Work request =>
If a line holds the word "hand", copy it from the entries.

Data excerpts =>
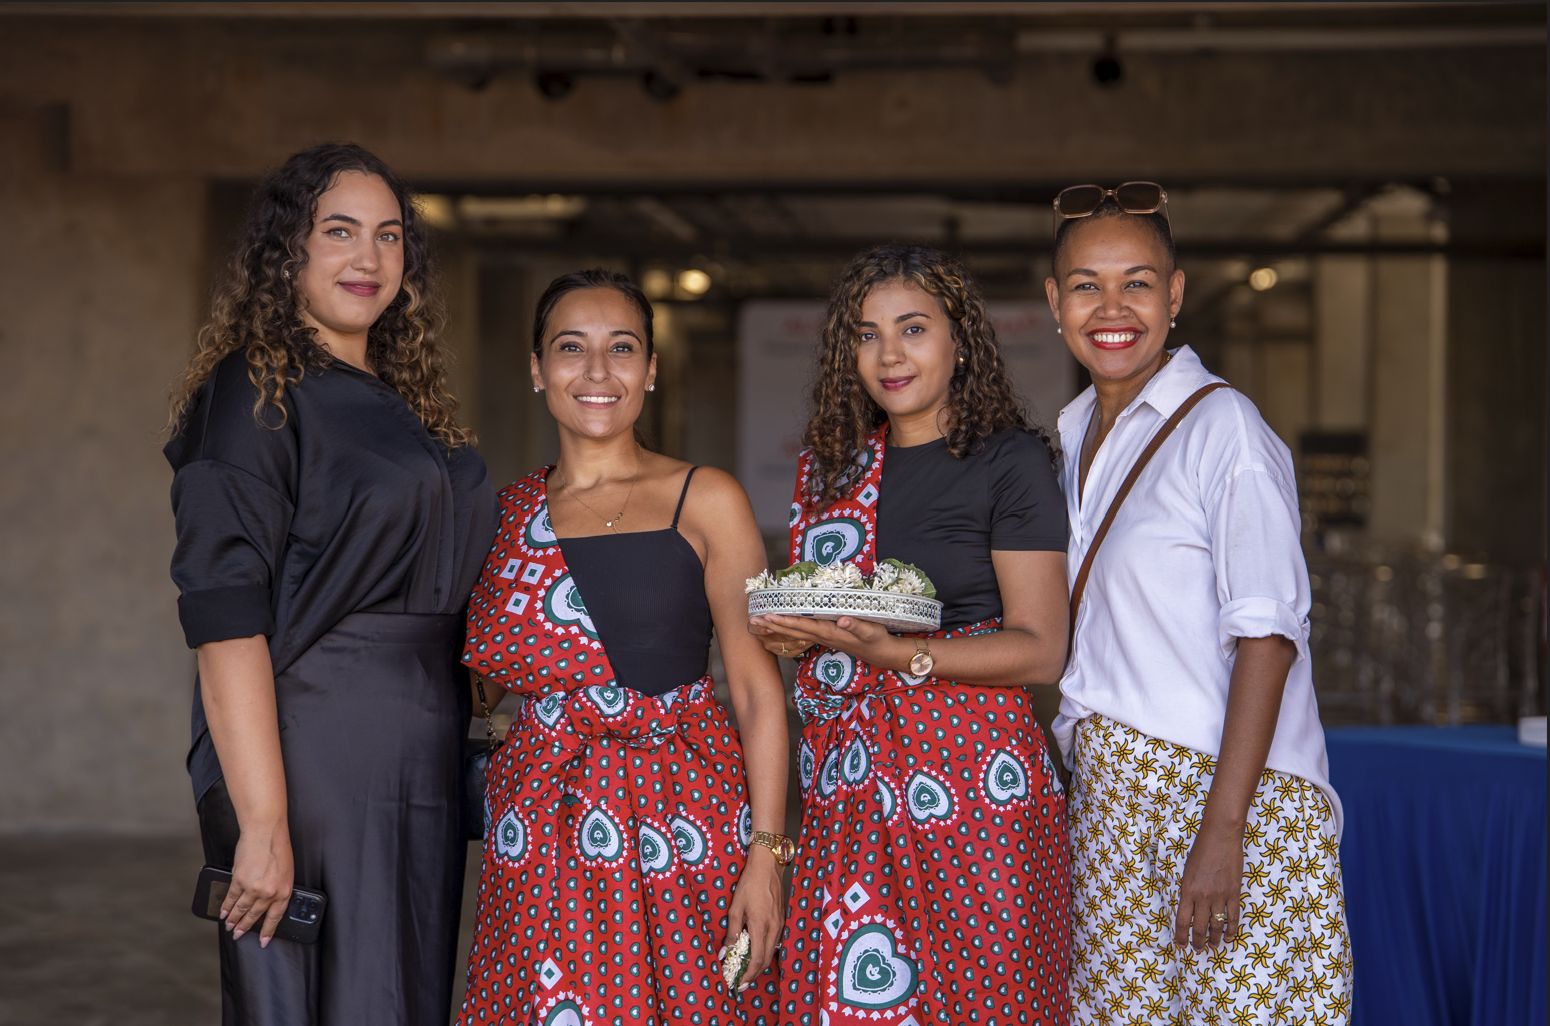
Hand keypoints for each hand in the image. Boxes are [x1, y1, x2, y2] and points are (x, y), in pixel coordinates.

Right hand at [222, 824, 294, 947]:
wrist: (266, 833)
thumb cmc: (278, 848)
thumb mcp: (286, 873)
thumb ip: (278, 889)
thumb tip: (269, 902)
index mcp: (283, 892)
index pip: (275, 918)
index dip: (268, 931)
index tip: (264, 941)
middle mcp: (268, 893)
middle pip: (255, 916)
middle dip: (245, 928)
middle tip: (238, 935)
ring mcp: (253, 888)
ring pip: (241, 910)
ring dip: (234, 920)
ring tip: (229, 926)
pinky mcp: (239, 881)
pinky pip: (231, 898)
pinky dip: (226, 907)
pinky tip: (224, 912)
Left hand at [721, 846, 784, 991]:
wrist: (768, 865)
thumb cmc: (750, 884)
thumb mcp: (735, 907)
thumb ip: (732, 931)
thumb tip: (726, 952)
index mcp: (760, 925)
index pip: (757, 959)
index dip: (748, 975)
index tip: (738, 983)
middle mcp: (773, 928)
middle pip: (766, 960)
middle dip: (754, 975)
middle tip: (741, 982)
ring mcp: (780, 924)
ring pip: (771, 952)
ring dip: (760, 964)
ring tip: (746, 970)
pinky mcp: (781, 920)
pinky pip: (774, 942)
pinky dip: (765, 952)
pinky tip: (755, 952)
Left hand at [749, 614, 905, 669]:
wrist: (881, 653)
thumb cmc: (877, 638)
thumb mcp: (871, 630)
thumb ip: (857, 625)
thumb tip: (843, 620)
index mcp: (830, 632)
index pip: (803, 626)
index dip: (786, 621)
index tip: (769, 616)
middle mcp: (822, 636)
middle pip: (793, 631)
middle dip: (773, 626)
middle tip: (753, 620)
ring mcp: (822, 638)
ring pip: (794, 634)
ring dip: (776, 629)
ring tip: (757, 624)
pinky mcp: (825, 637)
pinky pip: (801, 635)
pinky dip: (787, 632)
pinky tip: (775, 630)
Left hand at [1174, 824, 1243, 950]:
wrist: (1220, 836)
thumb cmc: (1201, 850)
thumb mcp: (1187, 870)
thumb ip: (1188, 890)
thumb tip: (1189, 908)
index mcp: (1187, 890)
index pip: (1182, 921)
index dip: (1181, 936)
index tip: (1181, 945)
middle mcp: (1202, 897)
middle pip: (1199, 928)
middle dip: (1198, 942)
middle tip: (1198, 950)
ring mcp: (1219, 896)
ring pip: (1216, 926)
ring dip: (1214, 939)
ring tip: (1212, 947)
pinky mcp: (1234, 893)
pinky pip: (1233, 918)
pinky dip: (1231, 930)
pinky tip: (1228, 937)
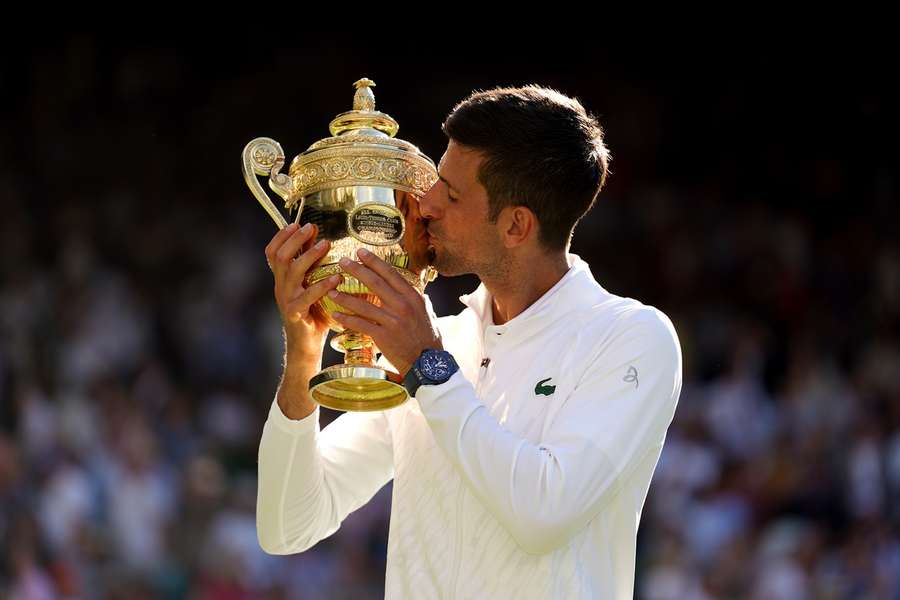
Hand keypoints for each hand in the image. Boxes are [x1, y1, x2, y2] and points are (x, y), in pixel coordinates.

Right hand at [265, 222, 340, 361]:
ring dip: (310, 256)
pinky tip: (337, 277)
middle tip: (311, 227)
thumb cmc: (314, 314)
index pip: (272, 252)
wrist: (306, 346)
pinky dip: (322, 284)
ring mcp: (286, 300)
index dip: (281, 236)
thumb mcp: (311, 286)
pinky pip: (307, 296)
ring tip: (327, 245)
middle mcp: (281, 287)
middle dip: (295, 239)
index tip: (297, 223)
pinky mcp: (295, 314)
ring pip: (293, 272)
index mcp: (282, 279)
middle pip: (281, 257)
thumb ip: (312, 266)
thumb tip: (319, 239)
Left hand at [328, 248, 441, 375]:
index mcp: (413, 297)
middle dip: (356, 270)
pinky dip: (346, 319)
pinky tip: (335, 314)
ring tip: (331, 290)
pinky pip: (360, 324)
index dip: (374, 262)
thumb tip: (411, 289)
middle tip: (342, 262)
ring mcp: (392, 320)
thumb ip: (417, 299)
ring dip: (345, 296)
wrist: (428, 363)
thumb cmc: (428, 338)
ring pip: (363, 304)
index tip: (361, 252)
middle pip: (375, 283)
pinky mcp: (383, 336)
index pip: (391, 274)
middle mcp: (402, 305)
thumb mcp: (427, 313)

Written reply =>
Hand keypoints for each hand in the image. Boxes are [x1, y1, x2, y2] and points are (x, y), in pixel coordinates.
Right hand at [222, 824, 294, 947]:
Left hand at [721, 846, 784, 991]:
Left hand at [749, 614, 905, 669]:
Left hand at [1174, 824, 1243, 950]:
Hand keypoints for each hand in the image. Boxes are [x1, y1, x2, y2] and points are (x, y), in pixel coordinates.
Right hand at [265, 222, 340, 361]:
Left hand at [328, 248, 441, 375]:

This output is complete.